TASK
Only one stretch of the data below is wanted: the lines from the one with "知床遊覧船沈没事故を風水学的に考察Ⅰ" through the one with "toţi Sfinţii după", repeated exactly.

PROVIDED MATERIAL

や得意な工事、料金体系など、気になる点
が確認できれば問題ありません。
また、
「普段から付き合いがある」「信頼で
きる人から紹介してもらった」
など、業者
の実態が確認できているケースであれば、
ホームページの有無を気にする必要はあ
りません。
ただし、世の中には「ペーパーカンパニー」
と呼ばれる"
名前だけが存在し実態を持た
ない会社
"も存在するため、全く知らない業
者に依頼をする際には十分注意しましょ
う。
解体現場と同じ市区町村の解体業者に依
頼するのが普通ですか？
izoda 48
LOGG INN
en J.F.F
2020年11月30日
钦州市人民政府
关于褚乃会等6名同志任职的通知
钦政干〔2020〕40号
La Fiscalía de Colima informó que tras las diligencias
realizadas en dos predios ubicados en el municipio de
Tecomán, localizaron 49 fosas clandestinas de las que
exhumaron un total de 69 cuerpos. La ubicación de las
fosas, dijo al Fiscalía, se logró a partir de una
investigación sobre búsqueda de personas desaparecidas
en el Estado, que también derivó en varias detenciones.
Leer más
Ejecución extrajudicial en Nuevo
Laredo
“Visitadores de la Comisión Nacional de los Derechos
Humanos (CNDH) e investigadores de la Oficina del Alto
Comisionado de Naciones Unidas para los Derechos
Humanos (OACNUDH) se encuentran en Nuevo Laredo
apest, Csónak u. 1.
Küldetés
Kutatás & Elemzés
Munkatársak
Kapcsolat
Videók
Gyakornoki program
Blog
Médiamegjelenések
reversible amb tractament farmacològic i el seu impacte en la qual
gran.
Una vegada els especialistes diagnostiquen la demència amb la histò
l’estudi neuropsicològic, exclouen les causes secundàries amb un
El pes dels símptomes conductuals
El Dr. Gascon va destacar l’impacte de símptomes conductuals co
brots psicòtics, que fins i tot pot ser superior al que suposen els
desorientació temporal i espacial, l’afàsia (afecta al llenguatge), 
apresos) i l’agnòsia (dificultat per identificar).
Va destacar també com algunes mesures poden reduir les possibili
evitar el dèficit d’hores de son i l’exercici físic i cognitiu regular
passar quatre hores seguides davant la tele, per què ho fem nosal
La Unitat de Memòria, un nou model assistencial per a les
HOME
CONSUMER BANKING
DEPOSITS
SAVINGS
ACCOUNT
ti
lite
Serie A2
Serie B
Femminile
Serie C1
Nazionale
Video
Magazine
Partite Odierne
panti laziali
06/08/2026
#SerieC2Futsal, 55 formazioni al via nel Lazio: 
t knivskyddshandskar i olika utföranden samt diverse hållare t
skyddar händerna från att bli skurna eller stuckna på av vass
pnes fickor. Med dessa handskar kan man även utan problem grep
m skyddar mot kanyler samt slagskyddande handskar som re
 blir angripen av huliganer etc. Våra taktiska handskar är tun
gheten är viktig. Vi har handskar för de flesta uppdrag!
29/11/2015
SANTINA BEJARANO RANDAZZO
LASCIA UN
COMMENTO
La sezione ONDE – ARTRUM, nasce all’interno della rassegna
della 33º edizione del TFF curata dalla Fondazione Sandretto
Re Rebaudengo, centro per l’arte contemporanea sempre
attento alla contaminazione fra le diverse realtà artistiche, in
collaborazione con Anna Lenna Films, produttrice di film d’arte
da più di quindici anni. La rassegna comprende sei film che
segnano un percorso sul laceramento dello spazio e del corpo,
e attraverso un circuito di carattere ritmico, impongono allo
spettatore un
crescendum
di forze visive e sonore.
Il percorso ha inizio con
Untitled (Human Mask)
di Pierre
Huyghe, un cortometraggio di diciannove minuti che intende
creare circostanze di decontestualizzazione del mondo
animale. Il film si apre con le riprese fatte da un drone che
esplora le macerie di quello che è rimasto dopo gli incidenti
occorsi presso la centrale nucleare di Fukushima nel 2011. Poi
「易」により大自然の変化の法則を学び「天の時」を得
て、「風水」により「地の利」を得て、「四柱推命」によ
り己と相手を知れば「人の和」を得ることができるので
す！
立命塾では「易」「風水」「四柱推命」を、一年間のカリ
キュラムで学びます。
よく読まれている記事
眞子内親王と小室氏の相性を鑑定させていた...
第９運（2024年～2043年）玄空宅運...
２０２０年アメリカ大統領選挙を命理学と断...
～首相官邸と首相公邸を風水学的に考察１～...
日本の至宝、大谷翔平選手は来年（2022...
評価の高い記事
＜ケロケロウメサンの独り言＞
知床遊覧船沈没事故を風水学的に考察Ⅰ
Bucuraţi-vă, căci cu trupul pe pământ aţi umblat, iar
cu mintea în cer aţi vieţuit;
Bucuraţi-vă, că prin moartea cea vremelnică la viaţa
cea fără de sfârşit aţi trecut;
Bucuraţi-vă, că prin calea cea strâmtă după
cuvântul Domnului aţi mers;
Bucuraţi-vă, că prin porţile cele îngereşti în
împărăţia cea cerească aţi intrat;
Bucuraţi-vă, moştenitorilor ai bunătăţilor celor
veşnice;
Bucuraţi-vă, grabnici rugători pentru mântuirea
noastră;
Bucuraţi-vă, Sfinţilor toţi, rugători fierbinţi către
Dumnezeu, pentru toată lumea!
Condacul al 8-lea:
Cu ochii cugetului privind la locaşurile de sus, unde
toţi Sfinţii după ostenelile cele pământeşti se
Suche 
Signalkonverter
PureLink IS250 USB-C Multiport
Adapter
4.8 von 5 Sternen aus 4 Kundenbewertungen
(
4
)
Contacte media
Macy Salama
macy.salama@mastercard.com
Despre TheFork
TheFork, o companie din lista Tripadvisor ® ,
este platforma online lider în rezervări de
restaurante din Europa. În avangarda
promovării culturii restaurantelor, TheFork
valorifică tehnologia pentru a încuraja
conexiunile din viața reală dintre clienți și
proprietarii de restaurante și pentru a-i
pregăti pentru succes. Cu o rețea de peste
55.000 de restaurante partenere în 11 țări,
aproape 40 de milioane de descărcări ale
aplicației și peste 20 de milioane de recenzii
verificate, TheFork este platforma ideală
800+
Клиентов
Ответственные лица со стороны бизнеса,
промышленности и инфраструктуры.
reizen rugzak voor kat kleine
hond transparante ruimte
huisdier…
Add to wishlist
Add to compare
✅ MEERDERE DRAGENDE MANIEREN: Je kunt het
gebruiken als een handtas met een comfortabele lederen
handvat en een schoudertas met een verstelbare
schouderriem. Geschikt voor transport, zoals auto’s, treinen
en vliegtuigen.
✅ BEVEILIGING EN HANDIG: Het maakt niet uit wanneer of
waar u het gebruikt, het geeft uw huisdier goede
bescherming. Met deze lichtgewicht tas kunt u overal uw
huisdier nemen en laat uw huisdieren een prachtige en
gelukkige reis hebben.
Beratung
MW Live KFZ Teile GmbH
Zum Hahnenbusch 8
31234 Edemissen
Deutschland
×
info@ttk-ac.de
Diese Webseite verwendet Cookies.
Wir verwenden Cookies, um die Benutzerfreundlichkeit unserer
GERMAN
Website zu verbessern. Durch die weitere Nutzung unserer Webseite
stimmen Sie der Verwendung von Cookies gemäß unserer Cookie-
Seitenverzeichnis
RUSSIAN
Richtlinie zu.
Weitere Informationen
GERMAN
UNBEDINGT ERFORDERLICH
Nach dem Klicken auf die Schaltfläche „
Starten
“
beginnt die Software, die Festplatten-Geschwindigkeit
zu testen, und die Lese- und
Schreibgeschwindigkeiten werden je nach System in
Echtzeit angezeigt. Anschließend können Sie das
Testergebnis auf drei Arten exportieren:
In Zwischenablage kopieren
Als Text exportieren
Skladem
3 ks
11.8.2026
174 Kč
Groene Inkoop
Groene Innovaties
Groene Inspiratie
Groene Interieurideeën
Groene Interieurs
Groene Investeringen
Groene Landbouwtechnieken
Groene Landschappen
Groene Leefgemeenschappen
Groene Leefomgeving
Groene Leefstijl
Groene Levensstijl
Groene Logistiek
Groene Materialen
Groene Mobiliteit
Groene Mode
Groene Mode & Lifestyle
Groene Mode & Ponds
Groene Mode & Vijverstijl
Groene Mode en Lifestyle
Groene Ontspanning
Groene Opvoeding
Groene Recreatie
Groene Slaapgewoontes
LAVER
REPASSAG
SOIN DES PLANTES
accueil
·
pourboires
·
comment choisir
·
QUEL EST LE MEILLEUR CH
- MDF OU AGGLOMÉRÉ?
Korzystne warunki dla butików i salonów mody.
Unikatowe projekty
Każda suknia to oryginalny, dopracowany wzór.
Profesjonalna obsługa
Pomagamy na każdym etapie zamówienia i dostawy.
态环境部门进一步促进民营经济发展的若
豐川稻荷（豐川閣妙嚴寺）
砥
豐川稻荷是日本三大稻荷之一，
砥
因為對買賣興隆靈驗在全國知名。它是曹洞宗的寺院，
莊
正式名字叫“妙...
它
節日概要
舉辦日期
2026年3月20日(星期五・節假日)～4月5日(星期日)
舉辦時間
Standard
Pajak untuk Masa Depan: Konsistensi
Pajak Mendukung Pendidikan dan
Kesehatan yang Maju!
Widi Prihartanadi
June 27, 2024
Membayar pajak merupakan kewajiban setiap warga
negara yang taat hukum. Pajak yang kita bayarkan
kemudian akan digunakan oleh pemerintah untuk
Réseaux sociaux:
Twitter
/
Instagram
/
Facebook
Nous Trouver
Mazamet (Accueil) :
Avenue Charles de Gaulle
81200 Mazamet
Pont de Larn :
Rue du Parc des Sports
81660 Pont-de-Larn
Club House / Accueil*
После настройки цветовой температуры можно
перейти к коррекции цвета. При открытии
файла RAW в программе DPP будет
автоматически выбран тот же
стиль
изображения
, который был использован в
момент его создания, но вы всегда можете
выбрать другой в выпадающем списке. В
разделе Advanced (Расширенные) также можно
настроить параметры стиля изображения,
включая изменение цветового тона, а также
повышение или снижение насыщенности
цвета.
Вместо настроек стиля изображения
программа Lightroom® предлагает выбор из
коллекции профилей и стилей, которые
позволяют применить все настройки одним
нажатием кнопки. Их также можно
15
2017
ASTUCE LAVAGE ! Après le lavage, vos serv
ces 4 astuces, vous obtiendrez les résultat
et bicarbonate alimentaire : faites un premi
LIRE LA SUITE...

ANSWER TO THE PROBLEM
知床遊覧船沈没事故を風水学的に考察Ⅰ
Bucuraţi-vă, căci cu trupul pe pământ aţi umblat, iar
cu mintea în cer aţi vieţuit;
Bucuraţi-vă, că prin moartea cea vremelnică la viaţa
cea fără de sfârşit aţi trecut;
Bucuraţi-vă, că prin calea cea strâmtă după
cuvântul Domnului aţi mers;
Bucuraţi-vă, că prin porţile cele îngereşti în
împărăţia cea cerească aţi intrat;
Bucuraţi-vă, moştenitorilor ai bunătăţilor celor
veşnice;
Bucuraţi-vă, grabnici rugători pentru mântuirea
noastră;
Bucuraţi-vă, Sfinţilor toţi, rugători fierbinţi către
Dumnezeu, pentru toată lumea!
Condacul al 8-lea:
Cu ochii cugetului privind la locaşurile de sus, unde
toţi Sfinţii după ostenelile cele pământeşti se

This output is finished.